▶ [What you are asked to do]: Transcribe the listing below exactly, leaving nothing out.

□ □ □ □ □

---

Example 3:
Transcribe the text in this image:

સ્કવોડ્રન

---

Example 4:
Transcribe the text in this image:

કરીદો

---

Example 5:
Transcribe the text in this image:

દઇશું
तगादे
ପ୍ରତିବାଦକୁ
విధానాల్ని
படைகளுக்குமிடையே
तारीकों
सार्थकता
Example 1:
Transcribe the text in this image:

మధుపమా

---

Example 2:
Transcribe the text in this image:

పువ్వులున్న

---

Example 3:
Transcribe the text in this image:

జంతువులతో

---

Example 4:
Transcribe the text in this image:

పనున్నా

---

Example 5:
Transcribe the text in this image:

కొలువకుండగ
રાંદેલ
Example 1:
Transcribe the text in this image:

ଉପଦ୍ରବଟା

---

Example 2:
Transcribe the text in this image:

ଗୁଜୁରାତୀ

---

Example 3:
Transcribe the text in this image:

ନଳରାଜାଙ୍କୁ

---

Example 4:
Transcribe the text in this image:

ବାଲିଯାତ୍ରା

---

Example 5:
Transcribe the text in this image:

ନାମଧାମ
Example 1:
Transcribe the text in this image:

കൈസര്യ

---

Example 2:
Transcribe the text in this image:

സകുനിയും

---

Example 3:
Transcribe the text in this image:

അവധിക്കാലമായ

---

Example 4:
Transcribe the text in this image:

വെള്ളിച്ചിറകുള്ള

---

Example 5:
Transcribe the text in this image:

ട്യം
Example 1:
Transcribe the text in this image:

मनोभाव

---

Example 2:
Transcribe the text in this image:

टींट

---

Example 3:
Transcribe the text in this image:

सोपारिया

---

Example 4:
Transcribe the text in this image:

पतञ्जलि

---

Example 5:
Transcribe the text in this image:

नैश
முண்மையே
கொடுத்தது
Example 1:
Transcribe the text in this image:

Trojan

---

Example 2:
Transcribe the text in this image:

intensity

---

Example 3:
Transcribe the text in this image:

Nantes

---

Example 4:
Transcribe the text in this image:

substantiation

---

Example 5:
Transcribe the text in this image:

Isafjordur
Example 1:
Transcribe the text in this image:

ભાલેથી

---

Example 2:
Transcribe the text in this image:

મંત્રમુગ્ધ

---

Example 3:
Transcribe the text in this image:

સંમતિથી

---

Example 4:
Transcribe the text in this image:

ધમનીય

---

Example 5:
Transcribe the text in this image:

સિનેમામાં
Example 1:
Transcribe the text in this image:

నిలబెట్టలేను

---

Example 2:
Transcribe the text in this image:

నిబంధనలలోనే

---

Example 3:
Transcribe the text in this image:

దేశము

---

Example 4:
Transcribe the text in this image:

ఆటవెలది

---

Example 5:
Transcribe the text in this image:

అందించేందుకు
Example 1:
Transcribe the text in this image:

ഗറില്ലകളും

□ □ □ □ □

▶ [Problem solution]:
---

Example 3:
Transcribe the text in this image:

સ્કવોડ્રન

---

Example 4:
Transcribe the text in this image:

કરીદો

---

Example 5:
Transcribe the text in this image:

દઇશું
तगादे
ପ୍ରତିବାଦକୁ
విధానాల్ని
படைகளுக்குமிடையே
तारीकों
सार्थकता
Example 1:
Transcribe the text in this image:

మధుపమా

---

Example 2:
Transcribe the text in this image:

పువ్వులున్న

---

Example 3:
Transcribe the text in this image:

జంతువులతో

---

Example 4:
Transcribe the text in this image:

పనున్నా

---

Example 5:
Transcribe the text in this image:

కొలువకుండగ
રાંદેલ
Example 1:
Transcribe the text in this image:

ଉପଦ୍ରବଟା

---

Example 2:
Transcribe the text in this image:

ଗୁଜୁରାତୀ

---

Example 3:
Transcribe the text in this image:

ନଳରାଜାଙ୍କୁ

---

Example 4:
Transcribe the text in this image:

ବାଲିଯାତ୍ରା

---

Example 5:
Transcribe the text in this image:

ନାମଧାମ
Example 1:
Transcribe the text in this image:

കൈസര്യ

---

Example 2:
Transcribe the text in this image:

സകുനിയും

---

Example 3:
Transcribe the text in this image:

അവധിക്കാലമായ

---

Example 4:
Transcribe the text in this image:

വെള്ളിച്ചിറകുള്ള

---

Example 5:
Transcribe the text in this image:

ട്യം
Example 1:
Transcribe the text in this image:

मनोभाव

---

Example 2:
Transcribe the text in this image:

टींट

---

Example 3:
Transcribe the text in this image:

सोपारिया

---

Example 4:
Transcribe the text in this image:

पतञ्जलि

---

Example 5:
Transcribe the text in this image:

नैश
முண்மையே
கொடுத்தது
Example 1:
Transcribe the text in this image:

Trojan

---

Example 2:
Transcribe the text in this image:

intensity

---

Example 3:
Transcribe the text in this image:

Nantes

---

Example 4:
Transcribe the text in this image:

substantiation

---

Example 5:
Transcribe the text in this image:

Isafjordur
Example 1:
Transcribe the text in this image:

ભાલેથી

---

Example 2:
Transcribe the text in this image:

મંત્રમુગ્ધ

---

Example 3:
Transcribe the text in this image:

સંમતિથી

---

Example 4:
Transcribe the text in this image:

ધમનીય

---

Example 5:
Transcribe the text in this image:

સિનેમામાં
Example 1:
Transcribe the text in this image:

నిలబెట్టలేను

---

Example 2:
Transcribe the text in this image:

నిబంధనలలోనే

---

Example 3:
Transcribe the text in this image:

దేశము

---

Example 4:
Transcribe the text in this image:

ఆటవెలది

---

Example 5:
Transcribe the text in this image:

అందించేందుకు
Example 1:
Transcribe the text in this image:

ഗറില്ലകളും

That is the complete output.